There is a neuromancer’s son and he is afflicted with Nanomaterial Fever
at the age of thirteen, compelling him to stay in a darkened room for three
years. He becomes a manic collector of boxes and enclosures of all kinds–
music boxes, wrapping paper– but he especially loves to wear a box over
his head. Not just a claustrophiliac but also an insomniac, the young man
wanders the streets of the moonscraper district at night, knocking on the
door of any person who stays up late, though few of them welcome him.

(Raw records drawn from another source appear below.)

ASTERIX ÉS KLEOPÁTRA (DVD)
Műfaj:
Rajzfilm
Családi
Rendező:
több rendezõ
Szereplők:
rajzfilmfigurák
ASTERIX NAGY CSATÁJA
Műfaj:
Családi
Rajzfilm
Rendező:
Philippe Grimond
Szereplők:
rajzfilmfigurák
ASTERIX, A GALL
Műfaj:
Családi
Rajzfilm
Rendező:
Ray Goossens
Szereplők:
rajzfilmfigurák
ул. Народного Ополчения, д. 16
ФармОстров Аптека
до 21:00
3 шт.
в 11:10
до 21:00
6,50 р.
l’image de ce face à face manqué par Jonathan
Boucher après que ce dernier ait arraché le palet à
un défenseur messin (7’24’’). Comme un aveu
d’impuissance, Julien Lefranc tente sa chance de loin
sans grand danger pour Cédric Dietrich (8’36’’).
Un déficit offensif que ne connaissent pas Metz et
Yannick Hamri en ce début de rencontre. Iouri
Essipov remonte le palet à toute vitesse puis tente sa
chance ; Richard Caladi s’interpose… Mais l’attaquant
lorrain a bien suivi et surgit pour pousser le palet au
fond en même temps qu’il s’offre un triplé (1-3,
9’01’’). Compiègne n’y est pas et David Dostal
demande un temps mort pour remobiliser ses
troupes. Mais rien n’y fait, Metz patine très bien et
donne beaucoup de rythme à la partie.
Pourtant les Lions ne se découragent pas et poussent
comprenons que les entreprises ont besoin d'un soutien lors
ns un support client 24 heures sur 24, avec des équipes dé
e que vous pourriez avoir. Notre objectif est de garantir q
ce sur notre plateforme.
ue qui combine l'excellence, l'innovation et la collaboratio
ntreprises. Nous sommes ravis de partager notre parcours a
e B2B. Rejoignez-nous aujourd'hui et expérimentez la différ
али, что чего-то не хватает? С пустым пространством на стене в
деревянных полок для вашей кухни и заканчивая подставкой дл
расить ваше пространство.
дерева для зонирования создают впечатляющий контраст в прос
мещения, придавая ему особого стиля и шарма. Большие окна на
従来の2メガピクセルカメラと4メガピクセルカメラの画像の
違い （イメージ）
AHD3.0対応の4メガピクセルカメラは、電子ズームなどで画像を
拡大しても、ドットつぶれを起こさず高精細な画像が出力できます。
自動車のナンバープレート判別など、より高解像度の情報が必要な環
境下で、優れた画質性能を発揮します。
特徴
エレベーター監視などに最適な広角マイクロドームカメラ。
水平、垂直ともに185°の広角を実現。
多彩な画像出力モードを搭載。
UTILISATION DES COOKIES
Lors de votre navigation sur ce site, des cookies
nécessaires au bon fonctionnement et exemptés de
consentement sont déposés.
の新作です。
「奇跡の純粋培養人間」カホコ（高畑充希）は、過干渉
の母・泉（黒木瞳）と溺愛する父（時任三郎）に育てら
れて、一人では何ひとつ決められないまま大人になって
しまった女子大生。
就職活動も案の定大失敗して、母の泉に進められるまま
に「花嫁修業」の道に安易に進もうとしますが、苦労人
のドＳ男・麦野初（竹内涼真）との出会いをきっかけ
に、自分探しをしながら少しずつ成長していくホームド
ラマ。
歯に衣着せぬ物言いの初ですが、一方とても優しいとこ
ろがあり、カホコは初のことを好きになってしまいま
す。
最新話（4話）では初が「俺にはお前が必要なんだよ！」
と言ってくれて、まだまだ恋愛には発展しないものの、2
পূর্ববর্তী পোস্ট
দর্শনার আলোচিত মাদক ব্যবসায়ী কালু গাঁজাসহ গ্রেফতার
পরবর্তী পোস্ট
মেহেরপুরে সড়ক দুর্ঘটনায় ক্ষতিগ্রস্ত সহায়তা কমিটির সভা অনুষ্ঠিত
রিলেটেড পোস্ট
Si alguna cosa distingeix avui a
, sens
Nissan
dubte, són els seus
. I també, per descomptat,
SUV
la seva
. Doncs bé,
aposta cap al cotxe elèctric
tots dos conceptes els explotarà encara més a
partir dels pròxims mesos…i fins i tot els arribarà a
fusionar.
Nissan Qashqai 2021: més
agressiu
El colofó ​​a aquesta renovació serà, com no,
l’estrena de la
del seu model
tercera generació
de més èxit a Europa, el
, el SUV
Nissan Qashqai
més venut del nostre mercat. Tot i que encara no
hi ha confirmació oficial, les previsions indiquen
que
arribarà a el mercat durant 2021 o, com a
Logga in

From his failure to communicate with ordinary people develops his belief
that most people are too stupid to understand much at all. To assist this
race of idiots, as the young man sees it, he creates the great masterpiece of
his life: Basic OS, a way of programming humans by using conversation and
persuasion stripped of all but its most fundamental structures. For a while it
appears that Basic OS will sweep the entire planet and make its inventor a
very wealthy man. But he makes himself a laughing stock on antisocial media
as he comes and goes from his dwelling during telepresences, each time
sporting a new box on his head. When at length he dies from Malignant Tech
Assimilation, it is thought by most to be poetically appropriate that he leaves
behind only a large number of mysterious containers for his friends to poke
around in, still wondering what the purpose of them all could possibly be.